Weymouth is a blue-collar burg with a view of the Boston skyline. It’s an old town, the second-oldest European settlement, in fact, founded in 1622 by the guy who started Plymouth. Only, things didn’t go so well in Weymouth. The colonists hadn’t accounted for the harsh winter and when supplies ran out, they stole from the Indians. Things got nasty. Myles Standish tried to mediate things. When that didn’t work, they just murdered the local chiefs. Lots of blood spilled here.
This was where Fred met Laurie.
I found Janis at home, and she invited me in for a glass of wine.
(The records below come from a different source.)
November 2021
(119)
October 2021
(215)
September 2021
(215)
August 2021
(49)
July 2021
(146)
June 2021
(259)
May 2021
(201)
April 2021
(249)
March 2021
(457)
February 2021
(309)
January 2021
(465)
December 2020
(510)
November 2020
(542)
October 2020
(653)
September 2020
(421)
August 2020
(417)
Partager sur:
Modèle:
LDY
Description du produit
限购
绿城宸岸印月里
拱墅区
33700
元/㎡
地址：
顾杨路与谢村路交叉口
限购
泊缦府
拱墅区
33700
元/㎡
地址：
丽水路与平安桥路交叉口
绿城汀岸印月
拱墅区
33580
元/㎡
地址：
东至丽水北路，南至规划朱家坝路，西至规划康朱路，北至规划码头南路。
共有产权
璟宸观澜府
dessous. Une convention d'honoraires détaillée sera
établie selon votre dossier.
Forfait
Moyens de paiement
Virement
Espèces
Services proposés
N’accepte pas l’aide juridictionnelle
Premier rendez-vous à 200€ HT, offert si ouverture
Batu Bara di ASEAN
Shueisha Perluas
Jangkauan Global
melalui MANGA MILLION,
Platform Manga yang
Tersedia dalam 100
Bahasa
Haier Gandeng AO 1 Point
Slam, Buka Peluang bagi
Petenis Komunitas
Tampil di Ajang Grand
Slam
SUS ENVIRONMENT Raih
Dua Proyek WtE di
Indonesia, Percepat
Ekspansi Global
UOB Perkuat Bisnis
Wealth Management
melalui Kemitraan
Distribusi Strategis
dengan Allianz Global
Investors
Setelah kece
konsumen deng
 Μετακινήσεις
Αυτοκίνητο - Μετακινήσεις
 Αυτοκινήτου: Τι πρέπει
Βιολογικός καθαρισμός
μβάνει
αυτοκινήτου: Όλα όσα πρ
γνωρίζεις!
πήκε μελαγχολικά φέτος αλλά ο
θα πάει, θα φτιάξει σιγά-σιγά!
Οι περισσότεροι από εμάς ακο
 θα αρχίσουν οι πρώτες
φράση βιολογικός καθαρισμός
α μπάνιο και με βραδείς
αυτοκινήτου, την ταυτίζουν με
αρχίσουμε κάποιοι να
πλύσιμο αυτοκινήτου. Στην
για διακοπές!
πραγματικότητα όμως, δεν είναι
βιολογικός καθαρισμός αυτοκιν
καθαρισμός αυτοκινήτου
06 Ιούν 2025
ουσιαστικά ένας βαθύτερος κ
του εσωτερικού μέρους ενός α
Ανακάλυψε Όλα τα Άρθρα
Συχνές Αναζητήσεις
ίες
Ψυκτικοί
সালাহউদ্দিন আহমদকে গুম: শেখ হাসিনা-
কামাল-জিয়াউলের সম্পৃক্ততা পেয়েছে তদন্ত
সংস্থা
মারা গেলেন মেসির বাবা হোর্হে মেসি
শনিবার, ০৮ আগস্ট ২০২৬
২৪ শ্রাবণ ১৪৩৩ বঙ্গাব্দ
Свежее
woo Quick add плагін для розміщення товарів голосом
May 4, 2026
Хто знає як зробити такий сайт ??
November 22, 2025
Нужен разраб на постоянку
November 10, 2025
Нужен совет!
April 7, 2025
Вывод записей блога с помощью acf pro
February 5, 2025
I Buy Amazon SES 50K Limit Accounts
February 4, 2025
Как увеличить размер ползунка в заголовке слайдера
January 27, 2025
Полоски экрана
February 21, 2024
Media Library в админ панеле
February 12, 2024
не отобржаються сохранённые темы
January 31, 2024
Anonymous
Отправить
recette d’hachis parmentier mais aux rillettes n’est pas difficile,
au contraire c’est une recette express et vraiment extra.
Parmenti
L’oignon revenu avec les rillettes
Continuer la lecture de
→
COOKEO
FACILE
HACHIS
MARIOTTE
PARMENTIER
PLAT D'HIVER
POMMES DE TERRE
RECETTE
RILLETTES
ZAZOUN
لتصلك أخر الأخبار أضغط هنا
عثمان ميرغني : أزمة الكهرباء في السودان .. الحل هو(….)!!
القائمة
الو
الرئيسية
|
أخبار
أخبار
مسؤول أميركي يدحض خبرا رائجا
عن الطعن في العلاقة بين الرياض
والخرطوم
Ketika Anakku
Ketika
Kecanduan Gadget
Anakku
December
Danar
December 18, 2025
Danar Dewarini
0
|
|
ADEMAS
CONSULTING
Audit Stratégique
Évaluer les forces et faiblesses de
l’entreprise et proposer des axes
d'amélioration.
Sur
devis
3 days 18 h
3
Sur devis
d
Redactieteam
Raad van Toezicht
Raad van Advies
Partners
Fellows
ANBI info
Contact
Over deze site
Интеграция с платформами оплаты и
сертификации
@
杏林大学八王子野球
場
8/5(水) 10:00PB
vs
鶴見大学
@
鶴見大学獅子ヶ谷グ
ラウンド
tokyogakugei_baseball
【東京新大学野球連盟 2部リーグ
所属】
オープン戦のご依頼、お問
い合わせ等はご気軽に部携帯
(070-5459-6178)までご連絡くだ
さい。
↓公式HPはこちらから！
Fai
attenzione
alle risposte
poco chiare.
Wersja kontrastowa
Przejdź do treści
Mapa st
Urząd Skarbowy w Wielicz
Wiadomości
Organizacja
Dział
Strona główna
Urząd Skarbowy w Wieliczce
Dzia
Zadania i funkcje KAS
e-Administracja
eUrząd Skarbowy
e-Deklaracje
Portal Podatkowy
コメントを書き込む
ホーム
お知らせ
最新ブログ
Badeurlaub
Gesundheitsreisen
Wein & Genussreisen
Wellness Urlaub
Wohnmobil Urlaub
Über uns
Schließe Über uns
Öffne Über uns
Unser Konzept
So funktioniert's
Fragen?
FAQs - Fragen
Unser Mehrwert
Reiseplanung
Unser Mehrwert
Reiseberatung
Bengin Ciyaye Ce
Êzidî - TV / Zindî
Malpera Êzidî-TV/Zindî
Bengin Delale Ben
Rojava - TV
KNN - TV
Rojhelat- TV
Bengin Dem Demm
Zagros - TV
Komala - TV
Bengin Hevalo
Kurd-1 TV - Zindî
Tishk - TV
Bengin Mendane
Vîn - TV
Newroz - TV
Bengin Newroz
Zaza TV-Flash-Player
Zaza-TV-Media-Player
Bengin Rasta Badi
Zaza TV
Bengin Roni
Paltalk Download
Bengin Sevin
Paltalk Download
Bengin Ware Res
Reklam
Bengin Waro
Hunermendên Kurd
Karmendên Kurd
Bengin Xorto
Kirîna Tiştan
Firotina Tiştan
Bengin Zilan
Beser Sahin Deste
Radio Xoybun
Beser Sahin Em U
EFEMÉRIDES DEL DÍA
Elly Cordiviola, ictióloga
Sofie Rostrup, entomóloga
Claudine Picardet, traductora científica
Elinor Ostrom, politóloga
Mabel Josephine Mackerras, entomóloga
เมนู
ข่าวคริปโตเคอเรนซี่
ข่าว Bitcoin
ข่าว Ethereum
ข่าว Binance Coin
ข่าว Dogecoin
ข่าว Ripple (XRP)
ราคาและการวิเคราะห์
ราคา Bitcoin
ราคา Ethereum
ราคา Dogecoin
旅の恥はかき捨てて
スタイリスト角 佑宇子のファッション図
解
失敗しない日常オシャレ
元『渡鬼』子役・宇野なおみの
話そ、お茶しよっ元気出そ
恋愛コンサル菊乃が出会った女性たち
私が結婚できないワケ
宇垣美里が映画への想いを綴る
She was nervous and overly chatty, but quite welcoming. We sat on floral-patterned sofas and spoke about Maura, whose pictures were placed throughout the room.
“Every spring break, every summer, Maura would come here,” said Janis. “Christmas, Thanksgiving, she was here.”
Maura was a very shy young woman, but she also had a temper, Janis said. Though she didn’t get angry easily. Maura kept her emotions bottled up inside, but when it got to be too much, hoo boy. Look out.